#### [THINGS TO DO]
1. In one to three sentences, explain why an order made under section 50 cannot be acted upon right away, even though the legal excerpt says it takes effect from the day it is pronounced.
2. Using the legal excerpt, list every party on whom the Chief Registrar must serve notice of an application made under sections 48(1) or 60(1).
3. Reproduce word for word the part of the legal excerpt that starts with "5 Applications to vary" and goes on through "case may be.".

4 Service of notices
  • The Chief Registrar must serve notice of an application made under sections 48(1) or 60(1) on—

    • (a) the local authorities that have responsibility for the area of the public foreshore and seabed to which the application relates; and

    • (b) the Minister of Conservation, through the Director-General of Conservation; and

    • (c) the Minister of Māori Affairs, through the chief executive of Te Puni Kōkiri; and

    • (d) the Chief Executive; and

    • (e) any person who, in the opinion of the Chief Registrar, is likely to be directly affected by the application or appeal; and

    • (f) other persons as directed by the court to be served.

Variation or cancellation of orders

5 Applications to vary or cancel orders
  • An application to vary or cancel an order, as provided for under section 60(1), must include—

    • (a) the name of the applicant and of the whānau, hapū, or iwi on whose behalf the application is made; and

    • (b) the postal address and other contact details of the applicant; and

    • (c) a description of—

      • (i) the proposed variation or cancellation and the reasons for seeking the variation or cancellation, as the case may be; and

      • (ii) the process that the applicant undertakes to use in consulting on the proposed variation or cancellation with the whānau, hapū, or iwi on whose behalf the order was made; and

    • (d) a statement as to the level of support there is within the whānau, hapū, or iwi for the proposed variation or cancellation, as the case may be.

Part 2
Orders made by Māori Land Court and Māori Appellate Court

6 Commencement of orders
  • (1) A minute of an order made under section 50 must immediately be entered in the records of the Māori Land Court.

    (2) As soon as practicable, the order must be drawn up, sealed, and signed and takes effect according to its tenor on and from the commencement of the day on which it is pronounced.

    (3) However,—

    • (a) an order must not be acted upon until a duplicate of the order has been issued from the court; and

    • (b) a sealed duplicate order must not be issued from the court before—

      • (i) the time allowed for an appeal has expired; or

      • (ii) in the event of an appeal, the appeal has been disposed of.

Keypoint coordinate data
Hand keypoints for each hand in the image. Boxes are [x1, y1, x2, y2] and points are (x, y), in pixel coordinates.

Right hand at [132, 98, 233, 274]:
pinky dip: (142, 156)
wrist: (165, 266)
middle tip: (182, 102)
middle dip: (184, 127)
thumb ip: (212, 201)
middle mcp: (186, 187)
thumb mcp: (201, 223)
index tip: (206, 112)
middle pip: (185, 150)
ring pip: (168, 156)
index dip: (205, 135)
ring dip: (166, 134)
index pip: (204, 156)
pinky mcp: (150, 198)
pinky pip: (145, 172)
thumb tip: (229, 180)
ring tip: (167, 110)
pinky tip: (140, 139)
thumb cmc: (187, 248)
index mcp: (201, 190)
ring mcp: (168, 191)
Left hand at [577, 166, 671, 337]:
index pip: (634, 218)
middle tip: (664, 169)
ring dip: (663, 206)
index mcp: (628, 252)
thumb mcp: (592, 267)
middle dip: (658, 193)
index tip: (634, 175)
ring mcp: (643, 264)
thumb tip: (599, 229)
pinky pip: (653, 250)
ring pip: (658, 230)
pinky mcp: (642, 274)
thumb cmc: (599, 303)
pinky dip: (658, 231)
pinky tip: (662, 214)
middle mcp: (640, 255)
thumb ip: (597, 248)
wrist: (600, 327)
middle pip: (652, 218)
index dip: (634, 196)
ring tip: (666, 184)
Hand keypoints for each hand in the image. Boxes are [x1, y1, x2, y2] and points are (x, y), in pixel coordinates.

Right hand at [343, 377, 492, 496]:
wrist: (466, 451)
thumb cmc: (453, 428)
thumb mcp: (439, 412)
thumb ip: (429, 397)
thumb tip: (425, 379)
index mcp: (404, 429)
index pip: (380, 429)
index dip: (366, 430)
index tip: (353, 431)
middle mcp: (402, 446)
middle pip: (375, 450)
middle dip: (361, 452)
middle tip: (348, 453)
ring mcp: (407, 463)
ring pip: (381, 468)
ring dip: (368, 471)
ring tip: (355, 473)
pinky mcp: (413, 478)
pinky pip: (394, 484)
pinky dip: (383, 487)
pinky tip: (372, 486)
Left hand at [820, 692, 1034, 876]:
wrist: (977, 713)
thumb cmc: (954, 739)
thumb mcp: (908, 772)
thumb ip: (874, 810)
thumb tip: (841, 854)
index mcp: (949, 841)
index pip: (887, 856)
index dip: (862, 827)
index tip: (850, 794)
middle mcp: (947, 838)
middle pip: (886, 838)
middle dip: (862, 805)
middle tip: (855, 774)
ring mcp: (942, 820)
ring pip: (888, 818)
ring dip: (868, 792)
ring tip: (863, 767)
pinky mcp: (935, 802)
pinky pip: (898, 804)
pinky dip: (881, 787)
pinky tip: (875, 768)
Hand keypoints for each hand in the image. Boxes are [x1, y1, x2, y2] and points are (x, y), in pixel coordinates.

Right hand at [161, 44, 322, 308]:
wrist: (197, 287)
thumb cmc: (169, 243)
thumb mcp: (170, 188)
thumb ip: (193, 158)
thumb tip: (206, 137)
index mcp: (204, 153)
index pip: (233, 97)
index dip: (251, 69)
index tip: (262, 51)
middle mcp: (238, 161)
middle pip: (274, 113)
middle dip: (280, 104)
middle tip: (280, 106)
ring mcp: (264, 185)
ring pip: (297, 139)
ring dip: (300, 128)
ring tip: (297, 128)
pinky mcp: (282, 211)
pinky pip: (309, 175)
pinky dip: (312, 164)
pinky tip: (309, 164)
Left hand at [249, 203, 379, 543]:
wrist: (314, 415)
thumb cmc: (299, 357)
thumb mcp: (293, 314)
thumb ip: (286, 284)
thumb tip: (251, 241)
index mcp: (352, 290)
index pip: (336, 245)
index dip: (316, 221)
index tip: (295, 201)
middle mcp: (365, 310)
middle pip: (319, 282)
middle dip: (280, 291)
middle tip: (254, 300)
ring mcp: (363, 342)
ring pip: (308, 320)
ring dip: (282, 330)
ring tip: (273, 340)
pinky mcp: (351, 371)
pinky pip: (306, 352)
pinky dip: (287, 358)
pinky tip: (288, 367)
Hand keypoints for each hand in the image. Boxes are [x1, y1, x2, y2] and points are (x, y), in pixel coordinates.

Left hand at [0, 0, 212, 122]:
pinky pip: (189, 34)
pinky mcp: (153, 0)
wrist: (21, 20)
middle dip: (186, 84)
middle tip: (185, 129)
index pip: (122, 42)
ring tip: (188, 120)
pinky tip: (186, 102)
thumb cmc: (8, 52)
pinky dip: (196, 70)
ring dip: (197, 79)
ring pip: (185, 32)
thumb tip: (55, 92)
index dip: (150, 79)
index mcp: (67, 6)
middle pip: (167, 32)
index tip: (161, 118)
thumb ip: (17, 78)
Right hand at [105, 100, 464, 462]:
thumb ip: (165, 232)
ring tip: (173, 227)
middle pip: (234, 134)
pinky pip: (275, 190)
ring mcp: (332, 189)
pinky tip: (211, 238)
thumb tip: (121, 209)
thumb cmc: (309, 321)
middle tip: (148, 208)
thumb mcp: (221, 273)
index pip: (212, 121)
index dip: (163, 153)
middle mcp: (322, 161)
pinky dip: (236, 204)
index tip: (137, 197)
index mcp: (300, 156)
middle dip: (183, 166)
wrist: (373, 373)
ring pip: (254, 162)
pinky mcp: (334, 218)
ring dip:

#### [RESULTS FOR EACH TASK]
1. An order must not be acted upon until a duplicate of it has been issued from the court. A sealed duplicate cannot be issued until the time allowed for an appeal has expired or, if there is an appeal, until the appeal has been disposed of.

2.
- The local authorities responsible for the area of the public foreshore and seabed to which the application relates
- The Minister of Conservation, through the Director-General of Conservation
- The Minister of Māori Affairs, through the chief executive of Te Puni Kōkiri
- The Chief Executive
- Any person who, in the opinion of the Chief Registrar, is likely to be directly affected by the application or appeal
- Other persons as directed by the court to be served

3.
5 Applications to vary or cancel orders
  • An application to vary or cancel an order, as provided for under section 60(1), must include—

    • (a) the name of the applicant and of the whānau, hapū, or iwi on whose behalf the application is made; and

    • (b) the postal address and other contact details of the applicant; and

    • (c) a description of—

      • (i) the proposed variation or cancellation and the reasons for seeking the variation or cancellation, as the case may be; and

      • (ii) the process that the applicant undertakes to use in consulting on the proposed variation or cancellation with the whānau, hapū, or iwi on whose behalf the order was made; and

    • (d) a statement as to the level of support there is within the whānau, hapū, or iwi for the proposed variation or cancellation, as the case may be.